Op-ed | If hackers cripple your satellite, are you covered? Don’t count on it.
As the space community gathers this month in Paris for World Satellite Business Week, we have an opportunity to discuss risks in space. While traditionally we talk about solar flares, anomalies and space debris, increasingly risks in space include cyber risks that have repercussions on the ground. Satellites deliver communications, information and entertainment to billions of people every day. While we think of these satellite-delivered services as disconnected from the internet, in many instances we are talking about the ability to deliver the internet and related communications services to those billions on the ground. The risks are inherently interrelated.
Admittedly, it would take significant physical resources to take command of a GEO satellite 26,000 miles above the Earth, but if communication were established, the satellite’s onboard control systems and software – which may be up to 15 years old – may certainly be vulnerable to newer hacking techniques and technologies. Nor is it anymore inconceivable that interested parties may actually be willing to bring to bear the necessary resources to execute such an effort to bring down satellite communication systems at a massive scale. Similarly, the ever-increasing number of cubesats, with their less sophisticated systems and lower orbits, means there are many more potential targets with a potentially even greater cumulative impact.
A hacked satellite could be impaired in any number of ways. The hacker could switch of the satellite’s capabilities, command its thrusters to fire to deplete propellant or decay its orbit, turn off heaters to damage its electronics, or deliberately interfere with other broadcasters. Any of these scenarios would be fatal to the satellite and devastating for the operator, insurers and users. Cyberwarfare is an increasingly common feature of international conflicts and although military space systems and ground-based assets are the obvious primary target, commercial space assets are potential targets as well. That risk will only grow as more countries build capabilities and the number of satellites with greater connectivity increases. If we look at what is happening in the world of cyberattacks on non-space assets, there is clearly a lack of alignment in coverage intent across the industry. Recent non-space (property) insurance claims resulting from the 2017 NotPetya cyberattack that targeted dozens of companies in Ukraine, Europe and the United States are being denied by insurers, who have cited the ‘war exclusion’ that protects insurers from paying claims related to war damage. Insurers have declined to pay these claims when the United States government assigned responsibility to Russia for NotPetya, which the White House described as the “most destructive and costly cyber-attack in history.” Since there is no agreed legal definition of cyberwarfare, many of these disputes will ultimately be resolved in court.

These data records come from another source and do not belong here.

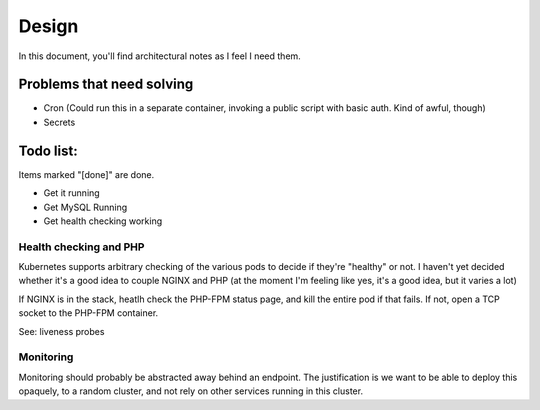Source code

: ======
Design
======

In this document, you'll find architectural notes as I feel I need them.

Problems that need solving
--------------------------
- Cron (Could run this in a separate container, invoking a public script with basic auth. Kind of awful, though)
- Secrets

Todo list:
----------
Items marked "[done]" are done.

- Get it running
- Get MySQL Running
- Get health checking working

Health checking and PHP
'''''''''''''''''''''''

Kubernetes supports arbitrary checking of the various pods to decide if they're
"healthy" or not. I haven't yet decided whether it's a good idea to couple
NGINX and PHP (at the moment I'm feeling like yes, it's a good idea, but it
varies a lot)

If NGINX is in the stack, heatlh check the PHP-FPM status page, and kill
the entire pod if that fails. If not, open a TCP socket to the PHP-FPM container.

See: liveness probes

Monitoring
''''''''''

Monitoring should probably be abstracted away behind an endpoint. The
justification is we want to be able to deploy this opaquely, to a
random cluster, and not rely on other services running in this cluster.
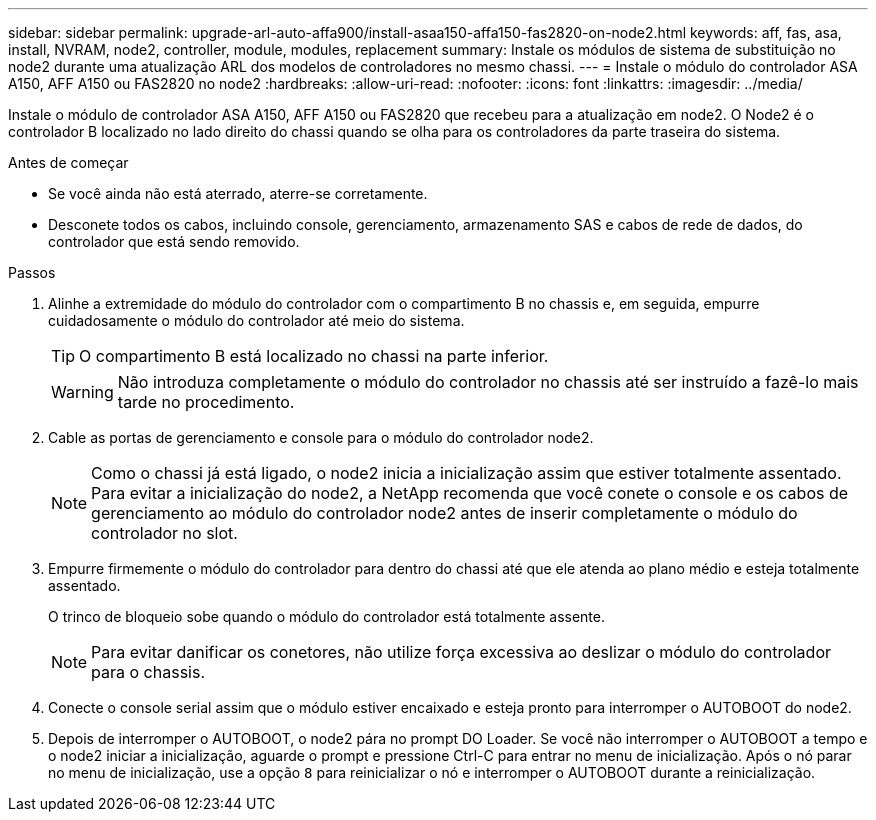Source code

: ---
sidebar: sidebar 
permalink: upgrade-arl-auto-affa900/install-asaa150-affa150-fas2820-on-node2.html 
keywords: aff, fas, asa, install, NVRAM, node2, controller, module, modules, replacement 
summary: Instale os módulos de sistema de substituição no node2 durante uma atualização ARL dos modelos de controladores no mesmo chassi. 
---
= Instale o módulo do controlador ASA A150, AFF A150 ou FAS2820 no node2
:hardbreaks:
:allow-uri-read: 
:nofooter: 
:icons: font
:linkattrs: 
:imagesdir: ../media/


[role="lead"]
Instale o módulo de controlador ASA A150, AFF A150 ou FAS2820 que recebeu para a atualização em node2. O Node2 é o controlador B localizado no lado direito do chassi quando se olha para os controladores da parte traseira do sistema.

.Antes de começar
* Se você ainda não está aterrado, aterre-se corretamente.
* Desconete todos os cabos, incluindo console, gerenciamento, armazenamento SAS e cabos de rede de dados, do controlador que está sendo removido.


.Passos
. Alinhe a extremidade do módulo do controlador com o compartimento B no chassis e, em seguida, empurre cuidadosamente o módulo do controlador até meio do sistema.
+

TIP: O compartimento B está localizado no chassi na parte inferior.

+

WARNING: Não introduza completamente o módulo do controlador no chassis até ser instruído a fazê-lo mais tarde no procedimento.

. Cable as portas de gerenciamento e console para o módulo do controlador node2.
+

NOTE: Como o chassi já está ligado, o node2 inicia a inicialização assim que estiver totalmente assentado. Para evitar a inicialização do node2, a NetApp recomenda que você conete o console e os cabos de gerenciamento ao módulo do controlador node2 antes de inserir completamente o módulo do controlador no slot.

. Empurre firmemente o módulo do controlador para dentro do chassi até que ele atenda ao plano médio e esteja totalmente assentado.
+
O trinco de bloqueio sobe quando o módulo do controlador está totalmente assente.

+

NOTE: Para evitar danificar os conetores, não utilize força excessiva ao deslizar o módulo do controlador para o chassis.

. Conecte o console serial assim que o módulo estiver encaixado e esteja pronto para interromper o AUTOBOOT do node2.
. Depois de interromper o AUTOBOOT, o node2 pára no prompt DO Loader. Se você não interromper o AUTOBOOT a tempo e o node2 iniciar a inicialização, aguarde o prompt e pressione Ctrl-C para entrar no menu de inicialização. Após o nó parar no menu de inicialização, use a opção `8` para reinicializar o nó e interromper o AUTOBOOT durante a reinicialização.

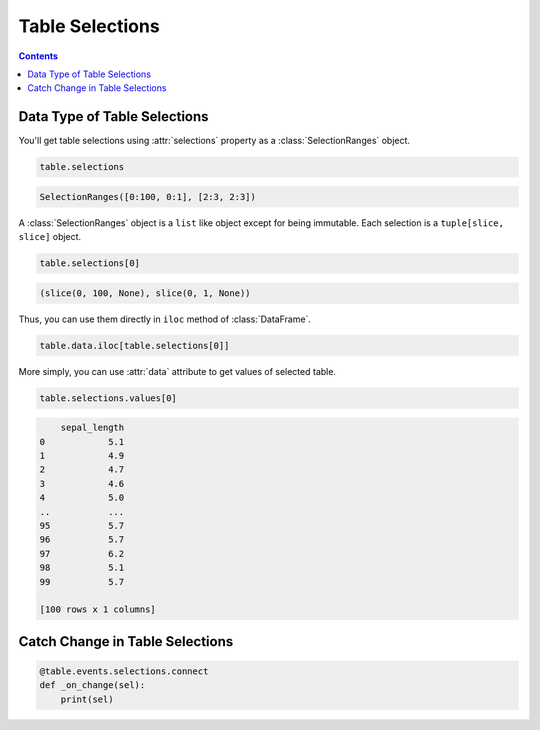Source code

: ================
Table Selections
================

.. contents:: Contents
    :local:
    :depth: 1

Data Type of Table Selections
=============================

You'll get table selections using :attr:`selections` property as a :class:`SelectionRanges`
object.

.. code-block:: python

    table.selections

.. code-block::

    SelectionRanges([0:100, 0:1], [2:3, 2:3])

A :class:`SelectionRanges` object is a ``list`` like object except for being immutable.
Each selection is a ``tuple[slice, slice]`` object.

.. code-block:: python

    table.selections[0]

.. code-block::

    (slice(0, 100, None), slice(0, 1, None))

Thus, you can use them directly in ``iloc`` method of :class:`DataFrame`.

.. code-block:: python

    table.data.iloc[table.selections[0]]

More simply, you can use :attr:`data` attribute to get values of selected table.

.. code-block:: python

    table.selections.values[0]

.. code-block::

        sepal_length
    0            5.1
    1            4.9
    2            4.7
    3            4.6
    4            5.0
    ..           ...
    95           5.7
    96           5.7
    97           6.2
    98           5.1
    99           5.7

    [100 rows x 1 columns]

Catch Change in Table Selections
================================

.. code-block::

    @table.events.selections.connect
    def _on_change(sel):
        print(sel)
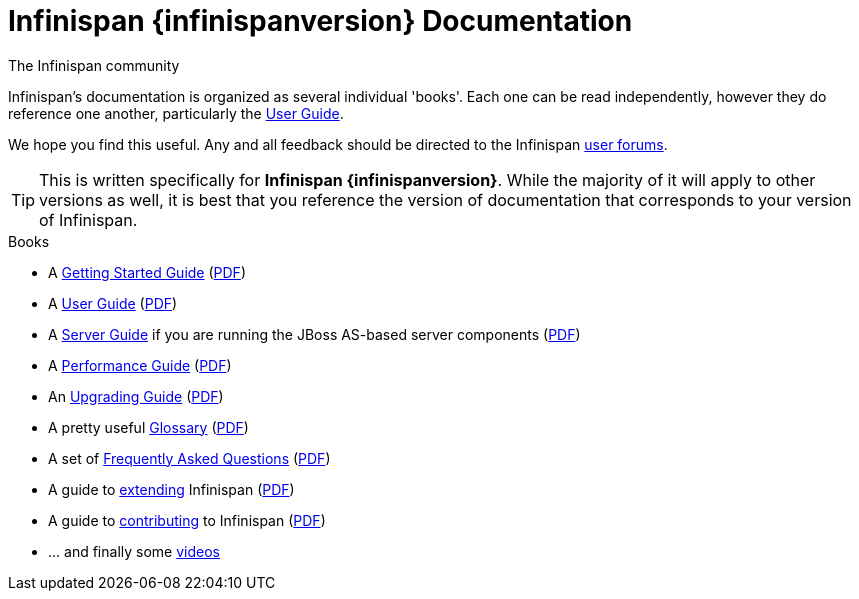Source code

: = Infinispan {infinispanversion} Documentation
The Infinispan community
:icons: font

Infinispan's documentation is organized as several individual 'books'.  Each
one can be read independently, however they do reference one another,
particularly the link:user_guide/user_guide.html[User Guide].

We hope you find this useful.  Any and all feedback should be directed to the
Infinispan link:http://www.infinispan.org/community[user forums].

TIP: This is written specifically for *Infinispan {infinispanversion}*.  While
the majority of it will apply to other versions as well, it is best that you
reference the version of documentation that corresponds to your version of
Infinispan.

.Books
 * A link:getting_started/getting_started.html[Getting Started Guide] (link:https://docs.jboss.org/infinispan/{infinispanversion}/pdf/getting_started.pdf[PDF])
 * A link:user_guide/user_guide.html[User Guide] (link:https://docs.jboss.org/infinispan/{infinispanversion}/pdf/user_guide.pdf[PDF])
 * A link:server_guide/server_guide.html[Server Guide] if you are running the JBoss AS-based server components (link:https://docs.jboss.org/infinispan/{infinispanversion}/pdf/server_guide.pdf[PDF])
 * A link:performance_guide/performance_guide.html[Performance Guide] (link:https://docs.jboss.org/infinispan/{infinispanversion}/pdf/performance_guide.pdf[PDF])
 * An link:upgrading/upgrading.html[Upgrading Guide] (link:https://docs.jboss.org/infinispan/{infinispanversion}/pdf/upgrading.pdf[PDF])
 * A pretty useful link:glossary/glossary.html[Glossary] (link:https://docs.jboss.org/infinispan/{infinispanversion}/pdf/glossary.pdf[PDF])
 * A set of link:faqs/faqs.html[Frequently Asked Questions] (link:https://docs.jboss.org/infinispan/{infinispanversion}/pdf/faqs.pdf[PDF])
 * A guide to link:extending/extending.html[extending] Infinispan (link:https://docs.jboss.org/infinispan/{infinispanversion}/pdf/extending.pdf[PDF])
 * A guide to link:contributing/contributing.html[contributing] to Infinispan (link:https://docs.jboss.org/infinispan/{infinispanversion}/pdf/contributing.pdf[PDF])
 * ... and finally some link:videos/videos.html[videos]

The same war exclusion exists in all space insurance policies. Legal disputes regarding the validity of insurance claims will continue, and the combination of non-affirmative cyber coverage and the war exclusion leaves satellite operators with potentially inconsistent coverage in certain claims scenarios. The Lloyd’s Market Association (LMA), which represents the interests of the Lloyd’s insurance community, recognized that there is an urgent need for insurers — and the space community at large — to address the potential of a cyber-attack on satellites, launch vehicles or ground-based control systems. The LMA recently proposed model policy clauses in response to the publication of expectations relating to cyber insurance from the U.K. government. These clauses are a guideline for insurers, brokers and satellite operators and can be modified as needed.
LMA defines a “cyber-attack” as any unauthorized use or access of a computer system, or the release of a virus or denial of service such as jamming. This definition is different from a “cyber incident,” which is the catch-all term for all computer-related issues. The purpose of the clauses in the new model is to clarify cyber coverage for satellite operators and address the issue of “silent” or non-affirmative coverage for cyber-caused risks. Silent cyber coverage exists in almost all space insurance policies where cyber losses are not explicitly included or excluded, or where exclusionary language, when included, is ambiguous. Despite the possibility that cyber coverage may exist, albeit non-affirmative, many space insurers rarely, if ever, contemplate losses resulting from a cyber event. Consequently, many have not made allocations for this cost in insurance premiums.
The need for clarification is real and the ultimate benefactor will be the satellite operators themselves. The proposed LMA policy clauses not only define policy exposures in respect of cyber, but also proposes additional language in order to allow insurers to explicitly cover the cyber-attack risk and bring contract certainly to the insured party. Supporting the LMA initiative and seeking to clarify insurance coverage for the space industry will have multiple benefits: it will provide clearer and improved coverages, avoid protracted legal disputes that are costly for all parties and generally raise awareness of a growing concern for our industry.
Richard Parker has more than 30 years of experience in the space industry and is currently divisional president of Assure Space, Bethesda, Maryland, a company he co-founded in 2011. Wholly owned by Amtrust Financial Services, Inc., Assure Space is an underwriting agency that provides insurance for all aspects of the space industry.